§ Problem to solve: Pull from the data below each line where the word "card" occurs, and copy it.

[Stored records]
◇ ◇ ◇ ◇

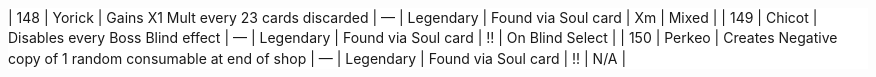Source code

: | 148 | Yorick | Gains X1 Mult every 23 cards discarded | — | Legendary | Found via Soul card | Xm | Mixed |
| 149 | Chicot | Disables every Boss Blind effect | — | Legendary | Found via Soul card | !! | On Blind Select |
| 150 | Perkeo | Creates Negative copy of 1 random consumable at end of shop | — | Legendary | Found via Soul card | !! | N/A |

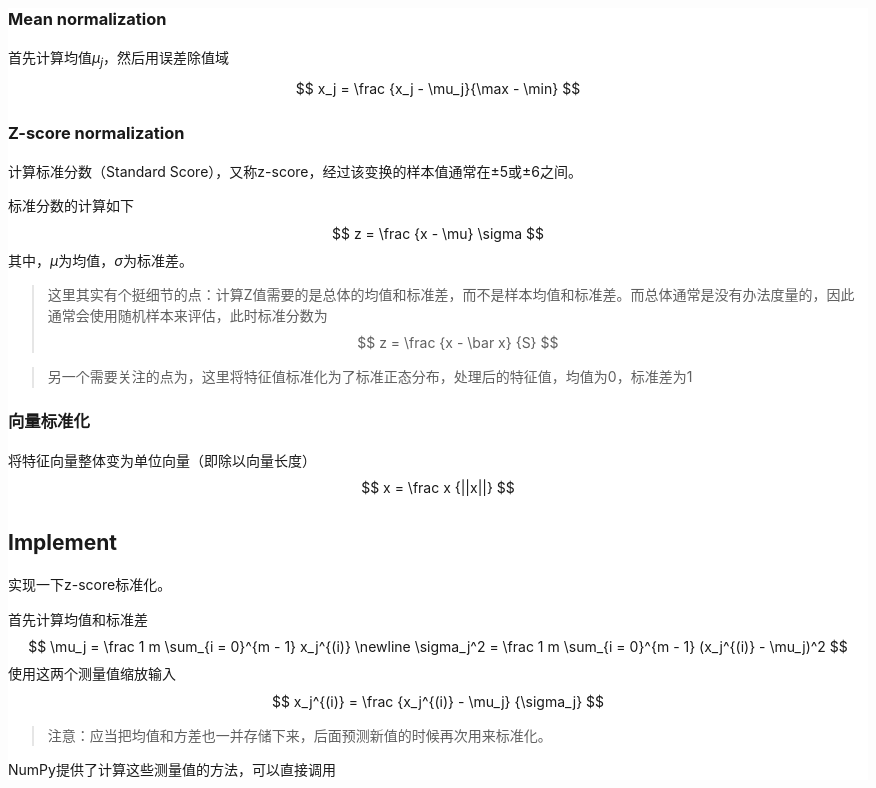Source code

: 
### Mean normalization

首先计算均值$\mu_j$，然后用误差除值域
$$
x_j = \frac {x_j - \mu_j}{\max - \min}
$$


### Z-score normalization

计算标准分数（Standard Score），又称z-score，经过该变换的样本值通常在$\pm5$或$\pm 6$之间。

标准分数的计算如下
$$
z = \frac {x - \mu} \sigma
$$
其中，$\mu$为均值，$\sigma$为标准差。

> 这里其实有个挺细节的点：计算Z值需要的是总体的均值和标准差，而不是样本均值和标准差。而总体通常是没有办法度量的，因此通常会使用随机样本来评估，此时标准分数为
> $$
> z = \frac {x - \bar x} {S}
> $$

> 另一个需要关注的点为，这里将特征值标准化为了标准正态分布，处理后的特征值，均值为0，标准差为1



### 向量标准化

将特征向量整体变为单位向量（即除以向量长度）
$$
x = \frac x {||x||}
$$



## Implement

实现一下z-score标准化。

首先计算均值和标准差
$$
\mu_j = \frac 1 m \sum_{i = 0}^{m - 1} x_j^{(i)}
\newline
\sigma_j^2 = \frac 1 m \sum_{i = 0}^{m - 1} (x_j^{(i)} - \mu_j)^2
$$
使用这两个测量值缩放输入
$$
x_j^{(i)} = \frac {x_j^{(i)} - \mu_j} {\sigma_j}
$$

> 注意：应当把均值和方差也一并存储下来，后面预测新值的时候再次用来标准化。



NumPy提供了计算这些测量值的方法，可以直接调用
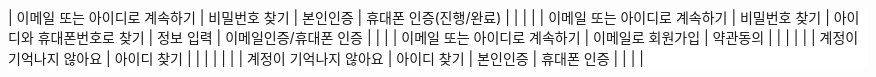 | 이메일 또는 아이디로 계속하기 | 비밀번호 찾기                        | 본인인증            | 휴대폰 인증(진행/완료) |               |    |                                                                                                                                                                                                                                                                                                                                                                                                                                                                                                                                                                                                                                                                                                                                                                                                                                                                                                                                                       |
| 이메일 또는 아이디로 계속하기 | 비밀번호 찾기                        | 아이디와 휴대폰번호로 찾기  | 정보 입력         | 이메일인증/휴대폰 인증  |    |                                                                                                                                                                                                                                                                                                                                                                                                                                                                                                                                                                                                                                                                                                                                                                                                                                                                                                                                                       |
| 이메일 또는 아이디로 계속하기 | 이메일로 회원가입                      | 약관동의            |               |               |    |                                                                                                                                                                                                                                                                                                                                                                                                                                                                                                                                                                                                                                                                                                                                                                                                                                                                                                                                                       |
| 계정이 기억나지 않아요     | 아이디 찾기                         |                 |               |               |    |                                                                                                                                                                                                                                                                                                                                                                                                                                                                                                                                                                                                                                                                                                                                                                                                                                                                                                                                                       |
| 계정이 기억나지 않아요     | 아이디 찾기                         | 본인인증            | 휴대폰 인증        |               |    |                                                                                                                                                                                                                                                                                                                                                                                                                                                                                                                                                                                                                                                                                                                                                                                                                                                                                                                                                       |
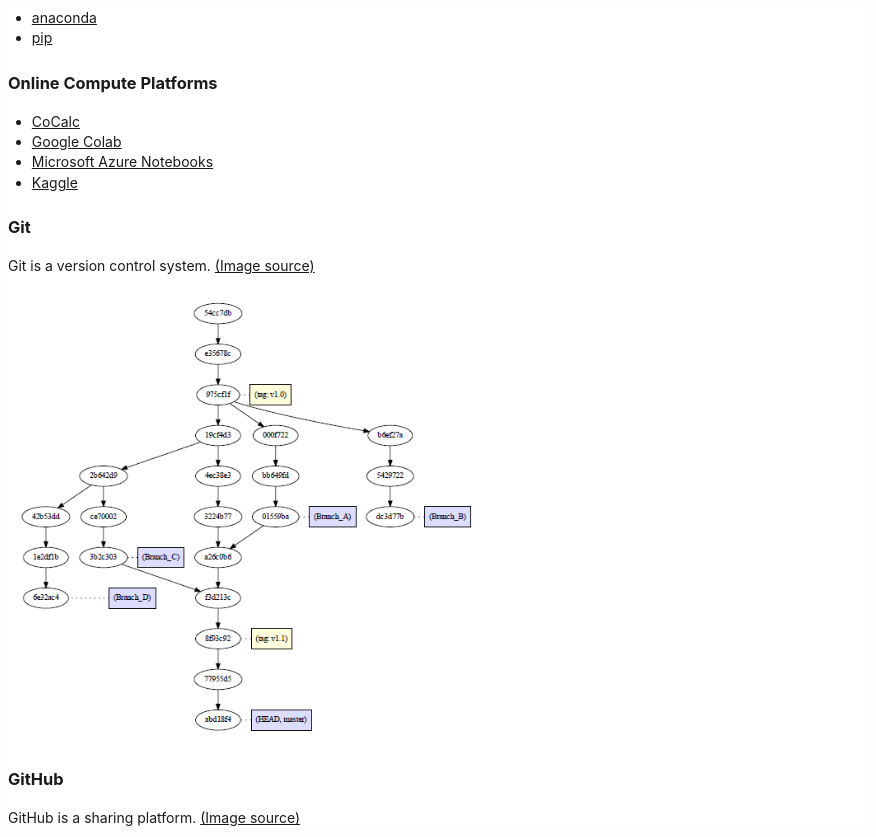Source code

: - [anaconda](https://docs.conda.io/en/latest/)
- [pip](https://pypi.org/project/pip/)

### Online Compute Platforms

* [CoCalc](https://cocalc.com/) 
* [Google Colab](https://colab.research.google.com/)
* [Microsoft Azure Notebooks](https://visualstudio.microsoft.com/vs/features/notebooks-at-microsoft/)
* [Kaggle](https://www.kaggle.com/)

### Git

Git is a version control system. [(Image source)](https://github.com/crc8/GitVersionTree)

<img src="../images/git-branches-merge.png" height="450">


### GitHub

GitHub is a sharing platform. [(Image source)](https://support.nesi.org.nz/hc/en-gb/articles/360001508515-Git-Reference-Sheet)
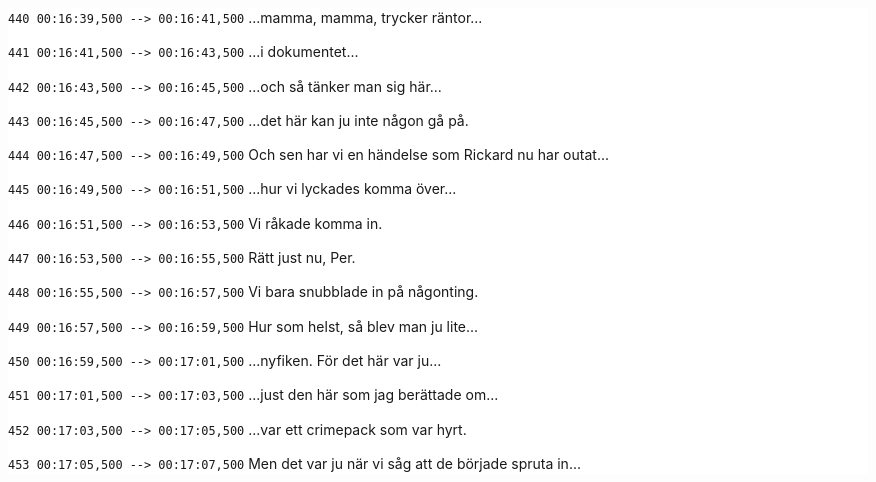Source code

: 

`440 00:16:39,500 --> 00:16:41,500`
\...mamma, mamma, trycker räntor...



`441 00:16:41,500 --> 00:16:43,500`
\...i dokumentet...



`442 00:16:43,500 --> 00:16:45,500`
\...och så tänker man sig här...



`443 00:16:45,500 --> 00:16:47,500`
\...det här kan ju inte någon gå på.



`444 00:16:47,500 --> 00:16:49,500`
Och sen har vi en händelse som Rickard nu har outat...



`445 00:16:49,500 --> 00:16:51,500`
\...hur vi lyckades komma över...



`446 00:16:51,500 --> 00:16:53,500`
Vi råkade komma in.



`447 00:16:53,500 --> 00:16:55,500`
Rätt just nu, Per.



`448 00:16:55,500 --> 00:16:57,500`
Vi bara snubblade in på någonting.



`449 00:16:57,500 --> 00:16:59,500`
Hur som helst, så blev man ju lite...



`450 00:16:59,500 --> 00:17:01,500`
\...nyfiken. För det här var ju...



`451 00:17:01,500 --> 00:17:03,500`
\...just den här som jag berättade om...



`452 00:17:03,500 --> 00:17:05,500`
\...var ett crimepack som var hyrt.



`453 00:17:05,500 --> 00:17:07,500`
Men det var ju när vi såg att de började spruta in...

◇ ◇ ◇ ◇

§ Your response:
: | 148 | Yorick | Gains X1 Mult every 23 cards discarded | — | Legendary | Found via Soul card | Xm | Mixed |
| 149 | Chicot | Disables every Boss Blind effect | — | Legendary | Found via Soul card | !! | On Blind Select |
| 150 | Perkeo | Creates Negative copy of 1 random consumable at end of shop | — | Legendary | Found via Soul card | !! | N/A |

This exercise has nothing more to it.